How: Facebook is a great resource to find people. That is where we all exist now, isn’t it? Check the local groups and put the word out. Chances are you’ll get a few bites. Twitter and other public forums such as Critique Circle and NaNoWriMo are equally as helpful when finding locals.
What: The first thing I ask every member of our group is “What can this group do for you?” There really aren’t any rules about writing groups. What you do is up to the members. Some may choose to write during the meetings; some don’t. In our group, we choose a topic for each get-together, and barely stick to it. We let the conversation take us wherever it chooses to. But at the end of the day, I make sure we’re fulfilling the needs each member.
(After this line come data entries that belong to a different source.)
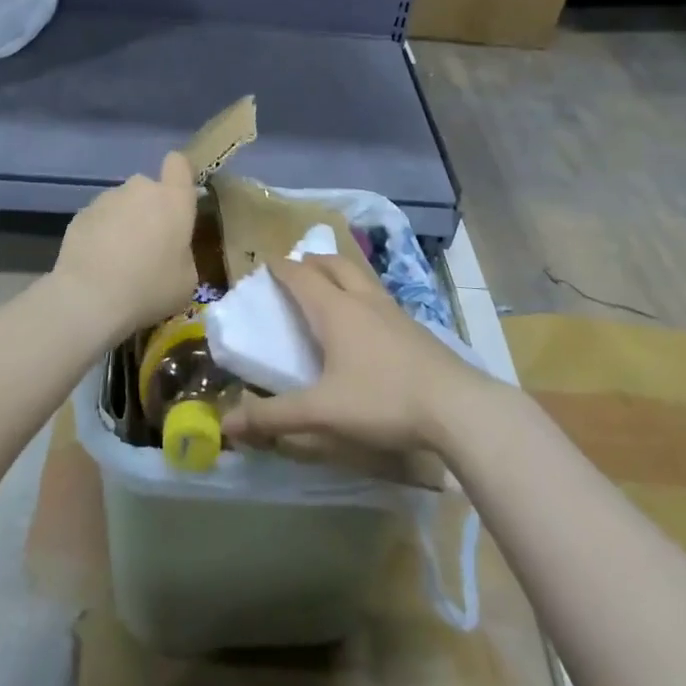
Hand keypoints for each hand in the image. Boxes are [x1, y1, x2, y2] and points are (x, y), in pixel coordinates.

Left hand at [53, 151, 198, 333]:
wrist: (90, 298)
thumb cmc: (150, 288)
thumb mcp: (186, 280)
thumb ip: (184, 253)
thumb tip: (172, 251)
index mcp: (173, 199)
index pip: (179, 163)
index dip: (179, 176)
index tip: (179, 198)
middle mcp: (140, 189)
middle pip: (148, 188)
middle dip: (149, 209)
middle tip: (148, 244)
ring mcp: (106, 199)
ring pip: (122, 204)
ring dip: (124, 222)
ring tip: (118, 259)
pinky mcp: (80, 215)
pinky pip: (98, 219)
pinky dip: (100, 235)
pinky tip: (97, 263)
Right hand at [222, 253, 494, 455]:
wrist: (457, 406)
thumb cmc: (383, 400)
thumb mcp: (323, 413)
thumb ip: (275, 417)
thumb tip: (228, 423)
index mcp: (336, 310)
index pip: (302, 276)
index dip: (281, 268)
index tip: (265, 264)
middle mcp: (364, 300)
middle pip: (335, 265)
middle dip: (312, 262)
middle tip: (297, 269)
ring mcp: (394, 311)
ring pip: (361, 277)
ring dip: (340, 273)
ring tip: (330, 287)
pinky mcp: (414, 328)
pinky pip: (379, 297)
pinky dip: (362, 294)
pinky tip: (367, 321)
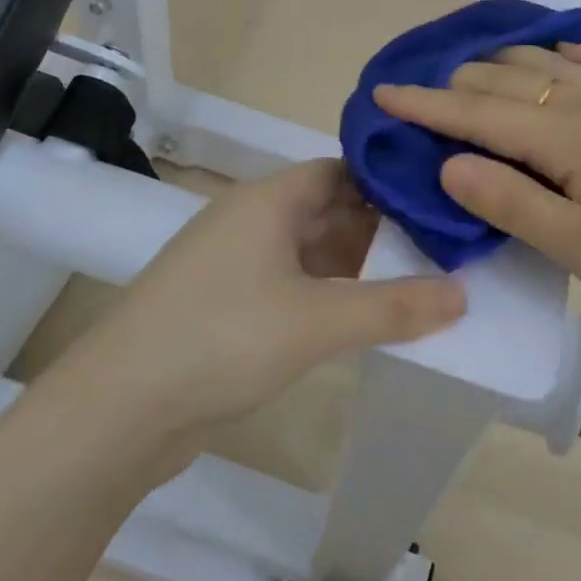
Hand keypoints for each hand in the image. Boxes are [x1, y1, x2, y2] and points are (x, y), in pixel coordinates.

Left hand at [71, 160, 463, 438]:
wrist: (117, 409)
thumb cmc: (221, 338)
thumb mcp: (317, 321)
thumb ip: (394, 308)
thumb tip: (463, 294)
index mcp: (268, 201)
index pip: (340, 171)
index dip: (387, 182)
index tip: (437, 201)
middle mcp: (250, 220)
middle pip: (327, 210)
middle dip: (380, 229)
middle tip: (440, 249)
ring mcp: (234, 263)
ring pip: (309, 250)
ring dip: (354, 267)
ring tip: (414, 284)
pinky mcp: (226, 305)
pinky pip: (290, 285)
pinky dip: (326, 296)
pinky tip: (360, 320)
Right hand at [373, 43, 580, 339]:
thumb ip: (512, 203)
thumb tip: (449, 162)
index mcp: (569, 136)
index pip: (478, 113)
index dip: (424, 104)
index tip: (380, 92)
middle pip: (505, 80)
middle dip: (453, 86)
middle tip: (415, 101)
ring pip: (546, 63)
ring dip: (499, 65)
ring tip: (467, 78)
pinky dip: (565, 52)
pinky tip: (558, 53)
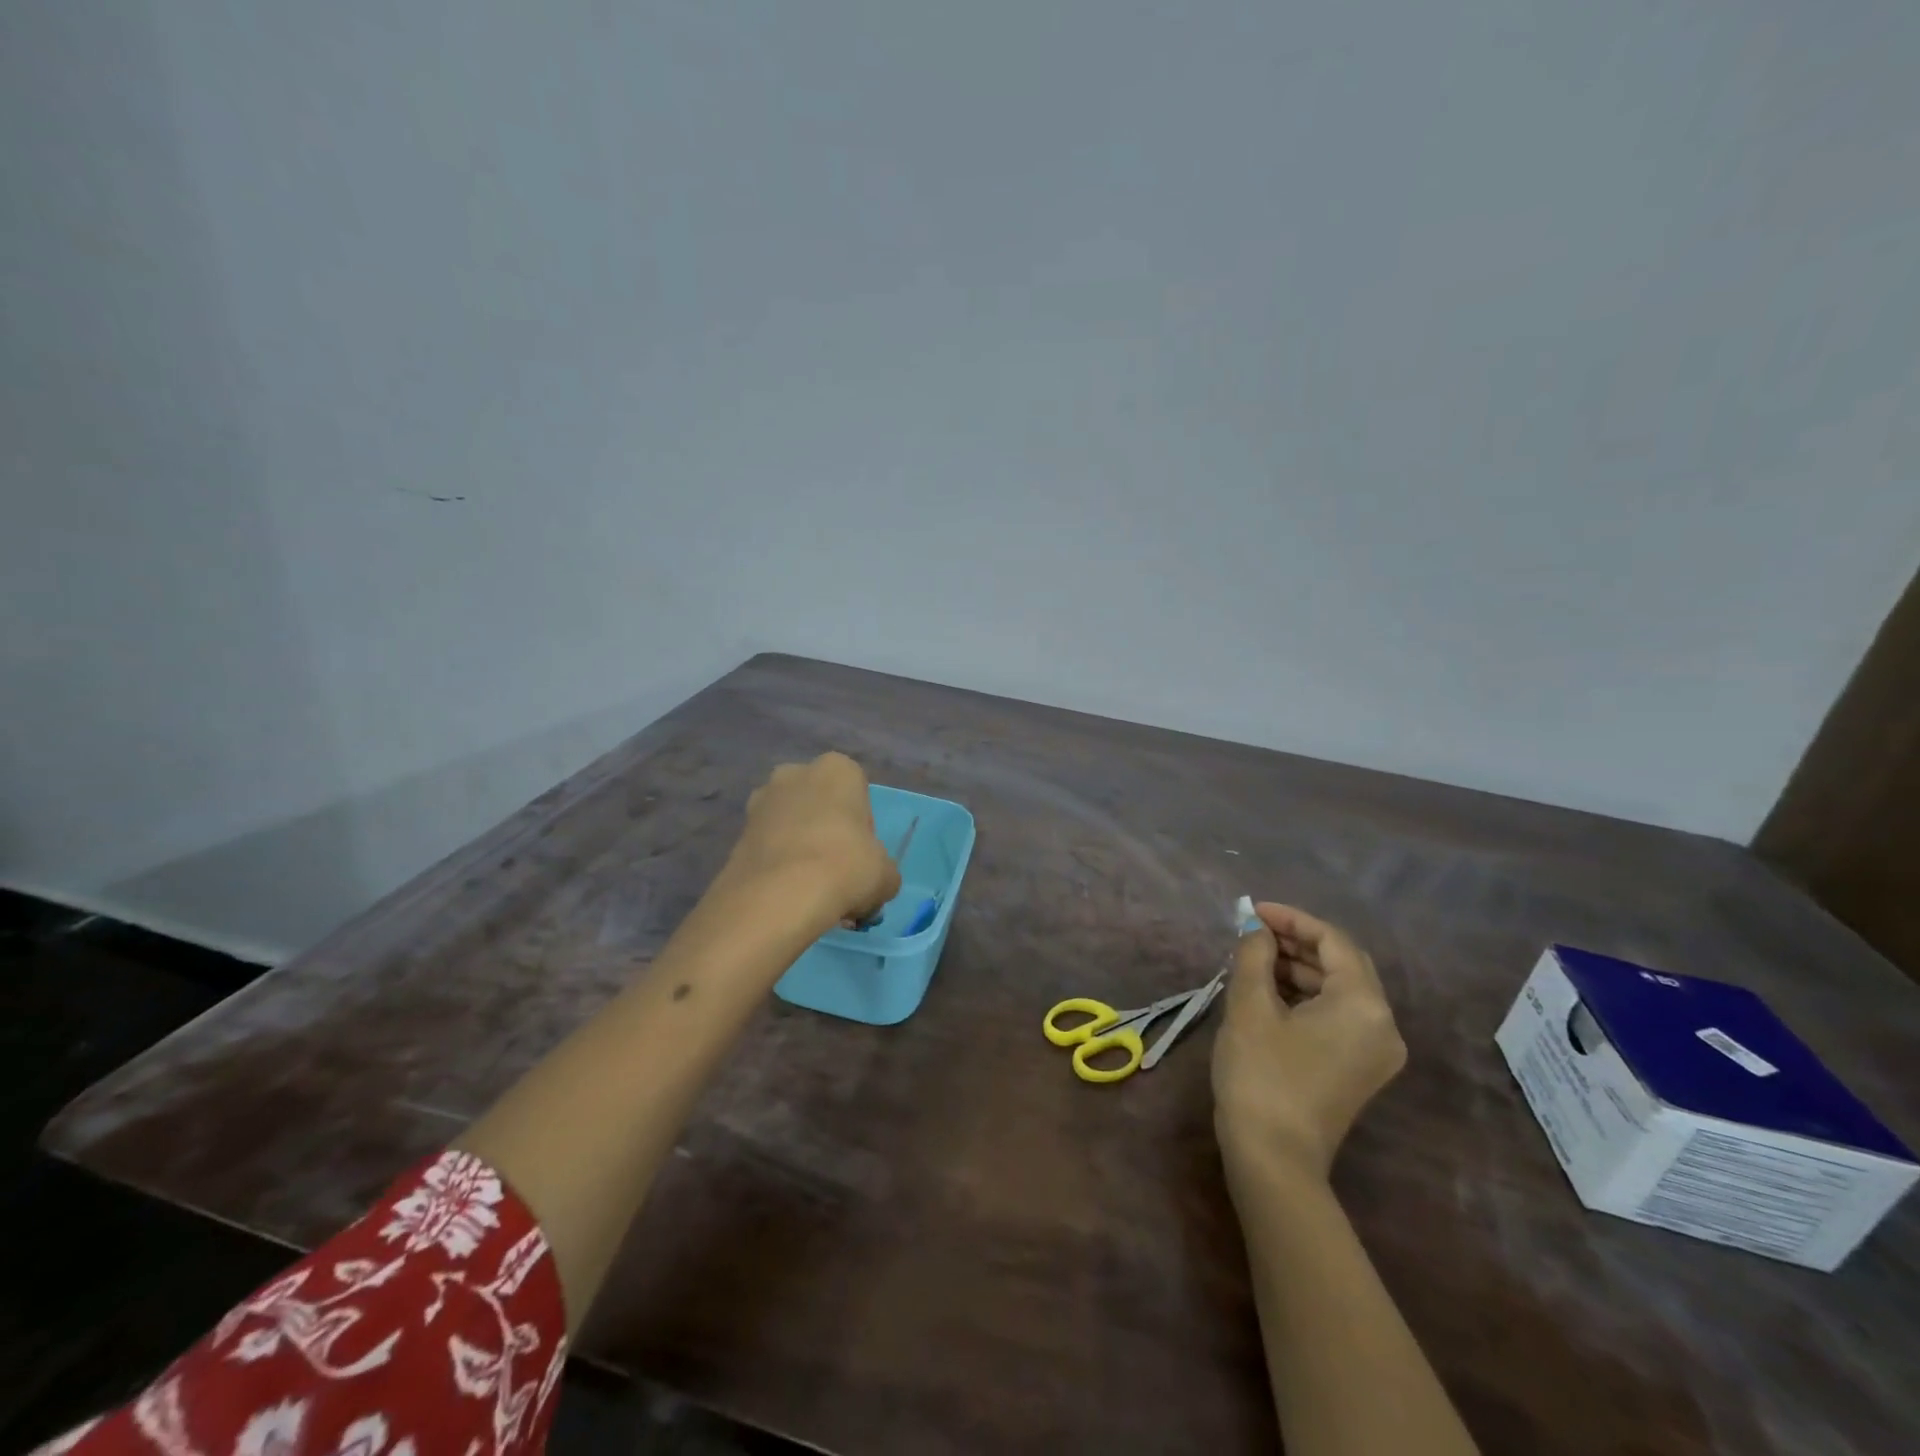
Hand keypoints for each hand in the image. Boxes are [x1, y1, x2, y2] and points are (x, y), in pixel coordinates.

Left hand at [723, 753, 900, 927]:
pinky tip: (786, 895)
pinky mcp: (735, 833)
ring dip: (798, 845)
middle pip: (818, 801)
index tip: (861, 855)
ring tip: (809, 888)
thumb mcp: (886, 874)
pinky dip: (776, 864)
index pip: (857, 790)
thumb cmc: (846, 867)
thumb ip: (882, 869)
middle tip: (835, 869)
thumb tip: (875, 880)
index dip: (861, 825)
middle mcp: (794, 773)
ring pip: (789, 822)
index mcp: (837, 769)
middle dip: (825, 828)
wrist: (779, 896)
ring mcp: (759, 801)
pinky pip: (766, 846)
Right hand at [1212, 903, 1405, 1183]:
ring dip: (1299, 968)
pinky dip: (1307, 996)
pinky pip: (1340, 1015)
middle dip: (1296, 942)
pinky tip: (1270, 992)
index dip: (1291, 919)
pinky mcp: (1361, 1069)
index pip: (1332, 941)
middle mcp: (1383, 1024)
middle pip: (1343, 963)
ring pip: (1340, 990)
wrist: (1273, 1157)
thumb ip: (1254, 954)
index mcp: (1364, 1004)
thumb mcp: (1250, 1005)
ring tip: (1254, 960)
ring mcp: (1377, 1051)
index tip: (1252, 911)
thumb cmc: (1261, 1074)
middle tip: (1252, 932)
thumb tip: (1257, 930)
When: We meet once a month and chat online throughout the week. We hold word sprints and share helpful resources. Building the community, even with those hesitant to show their face in public is important to the success of the group.
Where: Again, unless you live in the remote caves of Turkey (and even then, maybe), you probably have enough people around you to form a group. Even if it’s you and one other warm body, that’s still a group. You won’t know if you don’t try.
Why: What are the benefits of starting a local writing club? Do you really doubt there are benefits? How about motivation, accountability, networking, mentorship, influence, encouragement, just to name a few? Great things happen when great minds come together.
Starting a writing group has been one of the best things I’ve done for my career, and I hope it has had the same effect on our members. We have published writers and writers whose half-finished novels stopped collecting dust. We have every genre, phase and style in our little remote group. We don’t always know what we’re doing, but we’re doing something, and that’s a start.